■ Study text:

Laguna Beach Fire Department marks 100th Anniversary

The Laguna Beach Fire Department marks its centennial year in 2019, celebrating 100 years of service in the City of Laguna Beach. On Sunday, Oct 27, current and retired Laguna Beach Firefighters commemorated the Department’s 100-year anniversary with a badge-pinning and gathering at City Hall.

“For 100 years the Laguna Beach Fire Department has sworn to protect the community, taking pride in our history and protecting the City we serve,” said Laguna Beach Fire Chief Mike Garcia. “Our mission is to provide emergency response, prevention, preparedness, and education to residents, businesses, and visitors of our City so they can live safely and prosper in a hazard-resilient community. I would like to thank all of the past and present members of this Fire Department for their unwavering dedication to the City of Laguna Beach over the last 100 years,” Garcia said.

■ Task statement: Proceed with the article on the Laguna Beach Fire Department's 100th anniversary, starting after its last sentence.

Plotted data images
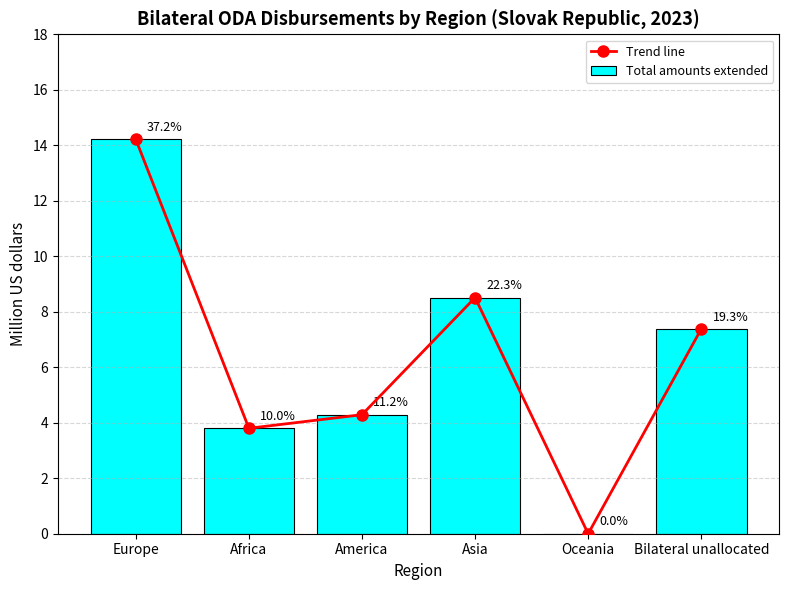

What is the difference between the second highest and minimum values in the Trend line series?

8.5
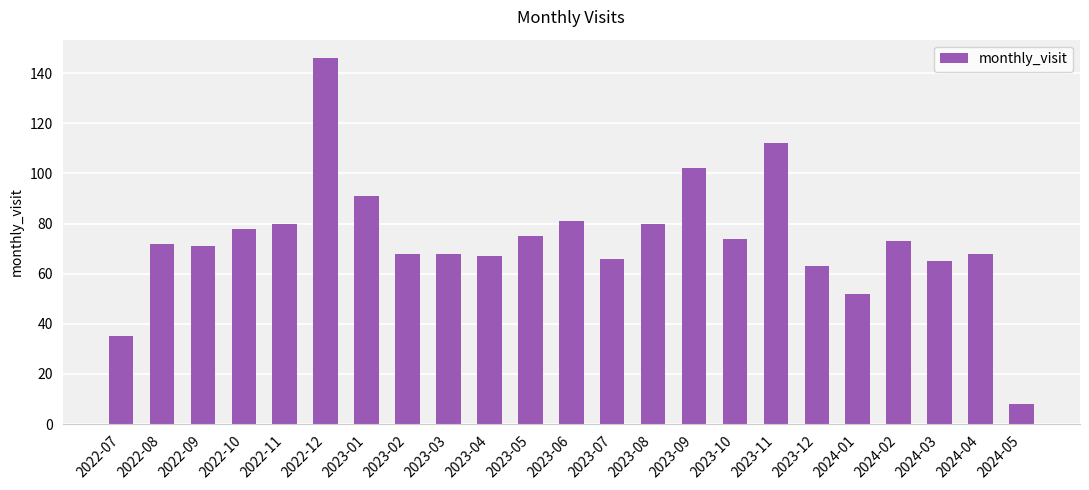

Count the number of categories in the chart.

23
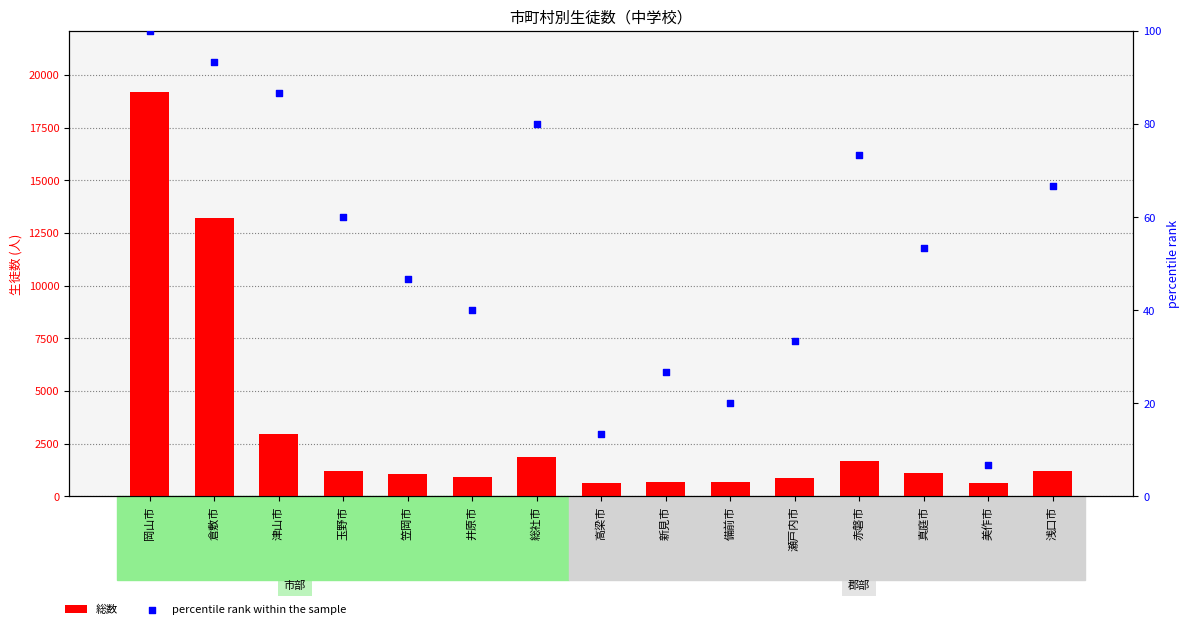

Which series has the largest total across all categories?

総数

■ Answer for this exercise:
Laguna Beach firemen

Click on photo for a larger image

Photo by Mary Hurlbut

Firefighters during the anniversary celebration 

The Laguna Beach Fire Department was started in 1919 with a crew of just 21 volunteer firefighters. The first official fire station was built by volunteer firefighters in 1924 and located directly across from the current Laguna Beach Police Station on what is now Loma Place. At that Fire Station (then called a “Fire House” as depicted in a 1920s photo) the 1921 Model-T Fire Engine was housed.

The department’s 1931 Seagrave Suburbanite Fire Engine, affectionately called “The Seagrave,” is currently in storage in Costa Mesa awaiting restoration. The City bought the engine brand new in 1931 and is looking forward to celebrating its 100th birthday in 2031.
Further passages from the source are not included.